Please set down the data again exactly, minus the pictures.

***** Entries shown

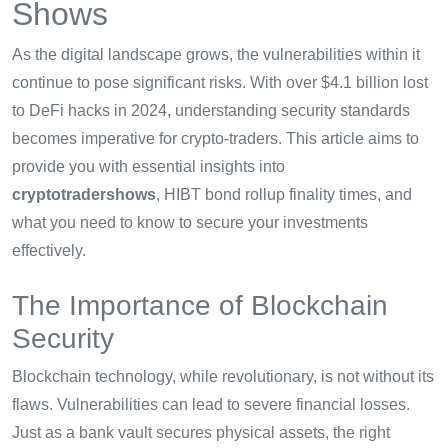
Shows
As the digital landscape grows, the vulnerabilities within it
continue to pose significant risks. With over $4.1 billion lost
to DeFi hacks in 2024, understanding security standards
becomes imperative for crypto-traders. This article aims to
provide you with essential insights into
cryptotradershows
, HIBT bond rollup finality times, and
what you need to know to secure your investments
effectively.
The Importance of Blockchain
Security
Blockchain technology, while revolutionary, is not without its
flaws. Vulnerabilities can lead to severe financial losses.
Just as a bank vault secures physical assets, the right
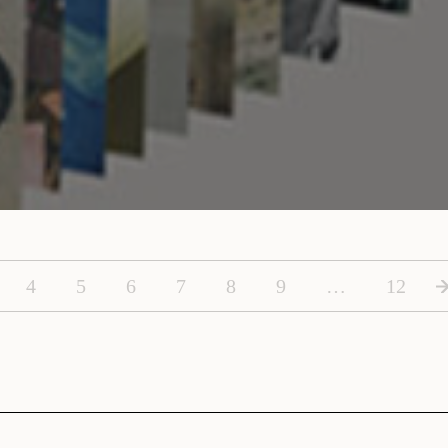
4
5
6
7
8
9
…
12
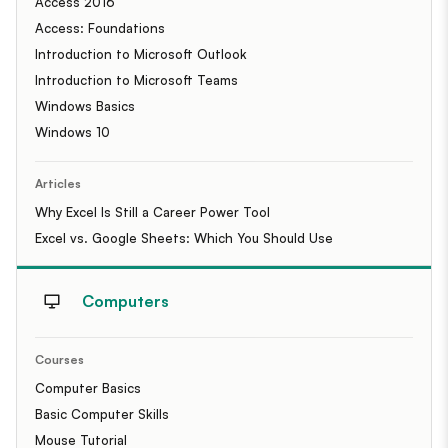
Access 2016
Access: Foundations
Introduction to Microsoft Outlook
Introduction to Microsoft Teams
Windows Basics
Windows 10
Articles
Why Excel Is Still a Career Power Tool
Excel vs. Google Sheets: Which You Should Use
Computers
Courses
Computer Basics
Basic Computer Skills
Mouse Tutorial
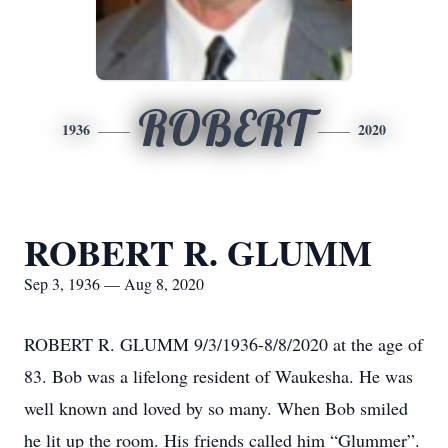
ROBERT
1936
2020
ROBERT R. GLUMM
Sep 3, 1936 — Aug 8, 2020
ROBERT R. GLUMM 9/3/1936-8/8/2020 at the age of
83. Bob was a lifelong resident of Waukesha. He was
well known and loved by so many. When Bob smiled
he lit up the room. His friends called him “Glummer”.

**********

[Answer for this exercise]:
Shows
As the digital landscape grows, the vulnerabilities within it
continue to pose significant risks. With over $4.1 billion lost
to DeFi hacks in 2024, understanding security standards
becomes imperative for crypto-traders. This article aims to
provide you with essential insights into
cryptotradershows
, HIBT bond rollup finality times, and
what you need to know to secure your investments
effectively.
The Importance of Blockchain
Security
Blockchain technology, while revolutionary, is not without its
flaws. Vulnerabilities can lead to severe financial losses.
Just as a bank vault secures physical assets, the right
4
5
6
7
8
9
…
12
Access 2016
Access: Foundations
Introduction to Microsoft Outlook
Introduction to Microsoft Teams
Windows Basics
Windows 10
Articles
Why Excel Is Still a Career Power Tool
Excel vs. Google Sheets: Which You Should Use
Computers
Courses
Computer Basics
Basic Computer Skills
Mouse Tutorial
ROBERT
1936
2020
ROBERT R. GLUMM
Sep 3, 1936 — Aug 8, 2020
ROBERT R. GLUMM 9/3/1936-8/8/2020 at the age of
83. Bob was a lifelong resident of Waukesha. He was
well known and loved by so many. When Bob smiled
he lit up the room. His friends called him “Glummer”.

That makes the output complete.